---------- INPUT RECORDS ----------
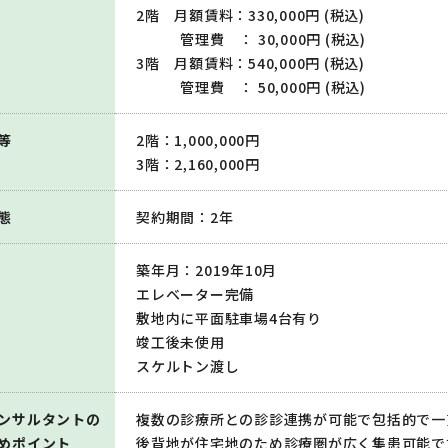
2階 月額賃料：330,000円 (税込)
管理費 ： 30,000円 (税込)
3階 月額賃料：540,000円 (税込)
管理費 ： 50,000円 (税込)
等
2階：1,000,000円
3階：2,160,000円
態
契約期間：2年
築年月：2019年10月
エレベーター完備
敷地内に平面駐車場4台有り
竣工後未使用
スケルトン渡し
ンサルタントの
複数の診療所との診診連携が可能で包括的で一
めポイント
後背地が住宅地のため診療圏が広く集患可能で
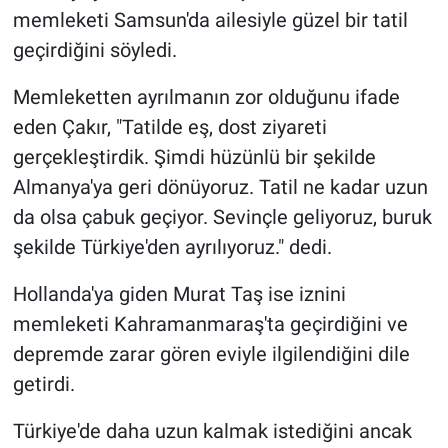
memleketi Samsun'da ailesiyle güzel bir tatil
geçirdiğini söyledi.
Memleketten ayrılmanın zor olduğunu ifade
eden Çakır, "Tatilde eş, dost ziyareti
gerçekleştirdik. Şimdi hüzünlü bir şekilde
Almanya'ya geri dönüyoruz. Tatil ne kadar uzun
da olsa çabuk geçiyor. Sevinçle geliyoruz, buruk
şekilde Türkiye'den ayrılıyoruz." dedi.
Hollanda'ya giden Murat Taş ise iznini
memleketi Kahramanmaraş'ta geçirdiğini ve
depremde zarar gören eviyle ilgilendiğini dile
getirdi.
Türkiye'de daha uzun kalmak istediğini ancak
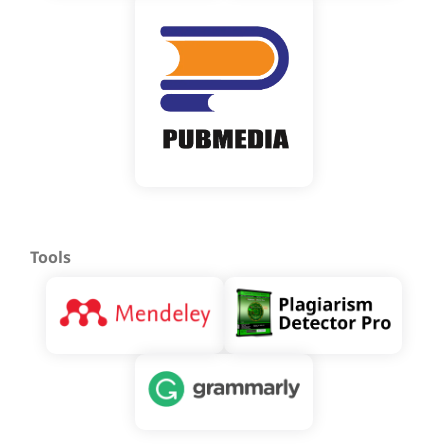
Tools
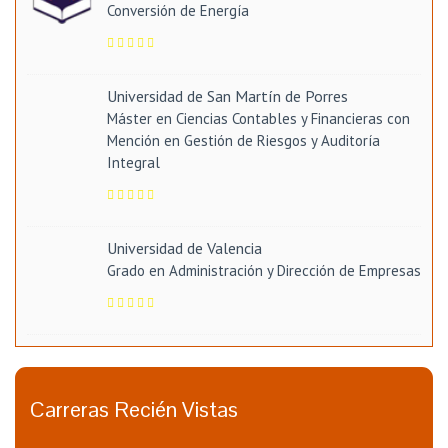
Conversión de Energía
Universidad de San Martín de Porres
Máster en Ciencias Contables y Financieras con
Mención en Gestión de Riesgos y Auditoría
Integral
Universidad de Valencia
Grado en Administración y Dirección de Empresas
Carreras Recién Vistas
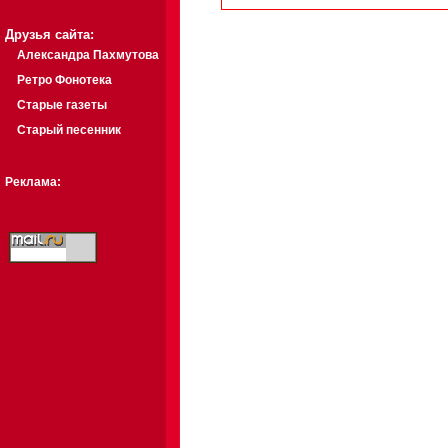
Друзья сайта:
Александра Пахмутова
Ретро Фонотека
Старые газеты
Старый песенник
Реклама:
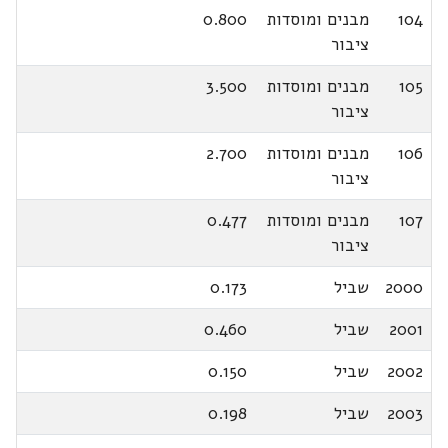
104
מבנים ומוסדות
0.800
ציבור
105
מבנים ומוסדות
3.500
ציבור
106
מבנים ומוסדות
2.700
ציבור
107
מבנים ומוסדות
0.477
ציבור
2000
שביל
0.173
2001
שביל
0.460
2002
שביל
0.150
2003
שביל
0.198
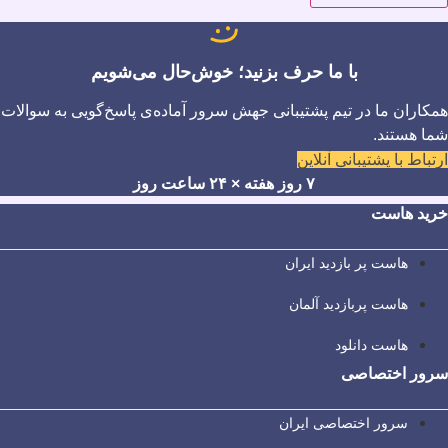
با ما حرف بزنید؛ خوش‌حال می‌شویم
همکاران ما در تیم پشتیبانی جهش سرور آماده‌ی پاسخ‌گویی به سوالات
شما هستند.
ارتباط با پشتیبانی آنلاین
۷ روز هفته × ۲۴ ساعت روز
خرید هاست
هاست پر بازدید ایران
هاست پربازدید آلمان
هاست دانلود
سرور اختصاصی
سرور اختصاصی ایران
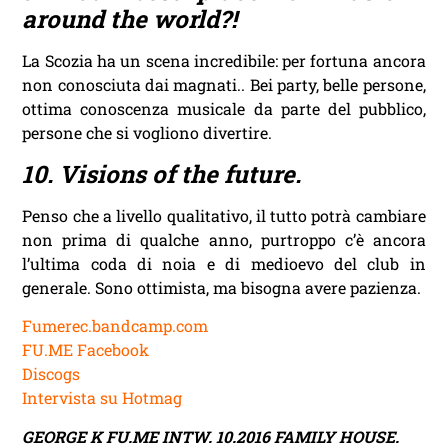
around the world?!
La Scozia ha un scena incredibile: per fortuna ancora
non conosciuta dai magnati.. Bei party, belle persone,
ottima conoscenza musicale da parte del pubblico,
persone che si vogliono divertire.
10. Visions of the future.
Penso che a livello qualitativo, il tutto potrà cambiare
non prima di qualche anno, purtroppo c’è ancora
l’ultima coda di noia e di medioevo del club in
generale. Sono ottimista, ma bisogna avere pazienza.
Fumerec.bandcamp.com
FU.ME Facebook
Discogs
Intervista su Hotmag
GEORGE K FU.ME INTW. 10.2016 FAMILY HOUSE.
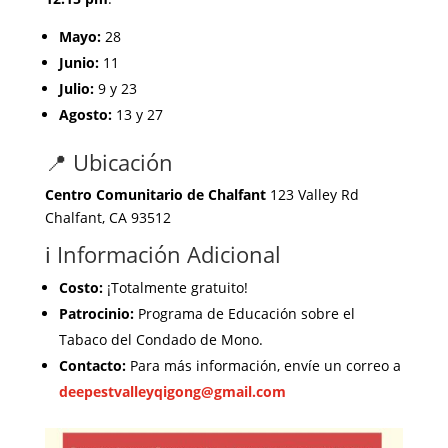
Mayo:
28
Junio:
11
Julio:
9 y 23
Agosto:
13 y 27
📍 Ubicación
Centro Comunitario de Chalfant
123 Valley Rd
Chalfant, CA 93512
ℹ️ Información Adicional
Costo:
¡Totalmente gratuito!
Patrocinio:
Programa de Educación sobre el
Tabaco del Condado de Mono.
Contacto:
Para más información, envíe un correo a
deepestvalleyqigong@gmail.com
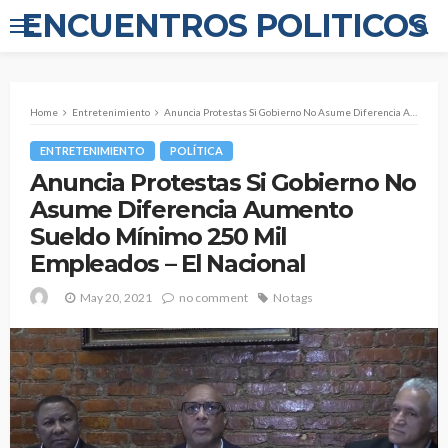
ENCUENTROS POLITICOS
Home
Entretenimiento
Anuncia Protestas Si Gobierno No Asume Diferencia Aumento Sueldo Mínimo 250 Mil Empleados – El Nacional
ENTRETENIMIENTO
POLÍTICA
Anuncia Protestas Si Gobierno No
Asume Diferencia Aumento
Sueldo Mínimo 250 Mil
Empleados – El Nacional
May 20, 2021
no comment
No tags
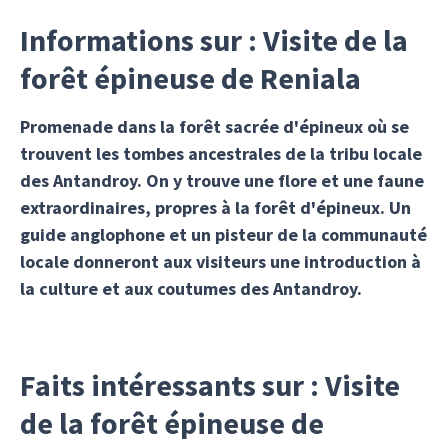
Informations sur : Visite de la
forêt épineuse de Reniala
Promenade dans la forêt sacrée d'épineux où se
trouvent les tombes ancestrales de la tribu locale
des Antandroy. On y trouve une flore et une faune
extraordinaires, propres à la forêt d'épineux. Un
guide anglophone et un pisteur de la communauté
locale donneront aux visiteurs une introduction à
la culture et aux coutumes des Antandroy.
Faits intéressants sur : Visite
de la forêt épineuse de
----------
_WORK TO BE COMPLETED_. Copy the lines above exactly, starting at the one with "Programa de Educación sobre el" and ending at the one with "Informations sur : Visite de la", both included. Leave out any pictures and add nothing else.

_EXPECTED OUTPUT_.
Programa de Educación sobre el
Tabaco del Condado de Mono.
Contacto:
Para más información, envíe un correo a
deepestvalleyqigong@gmail.com
ENCUENTROS POLITICOS
Home
Entretenimiento
Anuncia Protestas Si Gobierno No Asume Diferencia Aumento Sueldo Mínimo 250 Mil Empleados – El Nacional
ENTRETENIMIENTO
POLÍTICA
Anuncia Protestas Si Gobierno No
Asume Diferencia Aumento
Sueldo Mínimo 250 Mil
Empleados – El Nacional
May 20, 2021
no comment
No tags
Informations sur : Visite de la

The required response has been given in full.